ULMWP Ajak Rakyat Papua Tidak Perjualbelikan Tanah dan Kekayaan Alam

Menyerukan dan mendesak pemimpin dunia dan Presiden Indonesia supaya mendorong genjatan senjata TNI/Polri dengan TPNPB.

0
835
Eksekutif United Liberation Movement for West Papua (ULMWP) ketika menyampaikan keterangan persnya November 2023. (Dok. SP)
adv
loading...

JAYAPURA, SUARAPAPUA.com— Presiden Eksekutif United Liberation Movement for West Papua (ULMWP), Manase Tabuni dalam pidato Hut Kemerdekaan Papua Barat pada 1 Desember 2023 bersyukur  kepada Tuhan mengenang dan merayakan kemerdekaan 1 Desember 1961.

“Itulah hari di mana generasi pertama pejuang Papua Merdeka, anggota Komite Nasional Papua memperkenalkan simbol-simbol kenegaraan yakni nama Bangsa, Papua Barat, lagu kebangsaan Hai tanahku Papua, bendera kebangsaan Bintang Fajar, Mata Uang Golden, semboyan: One People One Soul dan lambang Burung Mambruk. Ketika setiap kali kita menaikkan Bintang Fajar, kita mengenang ratusan ribu manusia Papua yang terus berguguran hingga detik ini di Tanah Papua,” kata Manase dalam pidato tertulisnya yang diterima suarapapua.com, Jumat (1/12/2023).

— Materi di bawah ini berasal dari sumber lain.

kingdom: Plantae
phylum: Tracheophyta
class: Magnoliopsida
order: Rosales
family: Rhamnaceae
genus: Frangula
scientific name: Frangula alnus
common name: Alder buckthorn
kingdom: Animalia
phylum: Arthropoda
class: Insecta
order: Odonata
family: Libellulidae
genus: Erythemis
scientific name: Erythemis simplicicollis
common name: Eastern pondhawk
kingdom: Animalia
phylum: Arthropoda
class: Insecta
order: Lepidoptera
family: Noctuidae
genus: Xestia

Menurutnya, ketika itu, 62 tahun lalu sesuai dengan proses dekolonisasi Belanda menyiapkan bangsa Papua menuju negara Merdeka dengan mengizinkan pembentukan partai politik, pemilihan umum dan terpilihnya anggota Niew Guinea Raad (NGR) selain mempersiapkan sumber daya manusia dalam program Papuanisasi melalui berbagai program pendidikan di Papua maupun dengan mengirim mahasiswa Papua ke luar negeri.

Dikatakan, Papua memang ditargetkan menjadi bangsa pertama yang akan merdeka diantara seluruh wilayah Pasifik Selatan yang dikuasai bangsa Inggris, Jerman, Perancis, Selandia Baru yang juga ikut hadir dalam upacara tersebut.

Itulah sebabnya pada 1 Desember 1961, saat Bintang Fajar dikibarkan pertama secara resmi dihadiri utusan dari berbagai daerah pasifik Selatan, termasuk dari Samoa yang Merdeka dari Selandia Baru setahun kemudian 1 Januari 1962.

ads

Menyadari posisi Belanda yang setengah hati dalam memberikan kemerdekaan, anggota Dewan Niew Guinea Raad mengambil inisiatif membentuk Komite Nasional Papua untuk mempercepat proses tersebut. Benih itu dibunuh 2 tahun kemudian demi kepentingan dunia, atas tekanan Amerika Serikat, Belanda menyerahkan Papua kepada Indonesia tanpa melibatkan Wakil Bangsa Papua dalam perjanjian yang disaksikan PBB di New York pada 15 Agustus 1962.

Namun demikian, menyaksikan semua ini kata Tabuni, Bangsa Papua tidak tinggal diam melainkan bangkit melawan kolonialisme Indonesia yang didukung dunia barat itu. Sesudah menyaksikan drama penipuan dunia di mana tim PBB yang disebut United Nations Temporary Executive Autority) dibawah pengawalan ketat menyaksikan peserta Penentuan Pendapat Rakyat, di bahwa intimidasi militer Indonesia dan peserta PEPERA membacakan naskah yang dipersiapkan Indonesia, orang Papua bangkit melakukan perlawanan.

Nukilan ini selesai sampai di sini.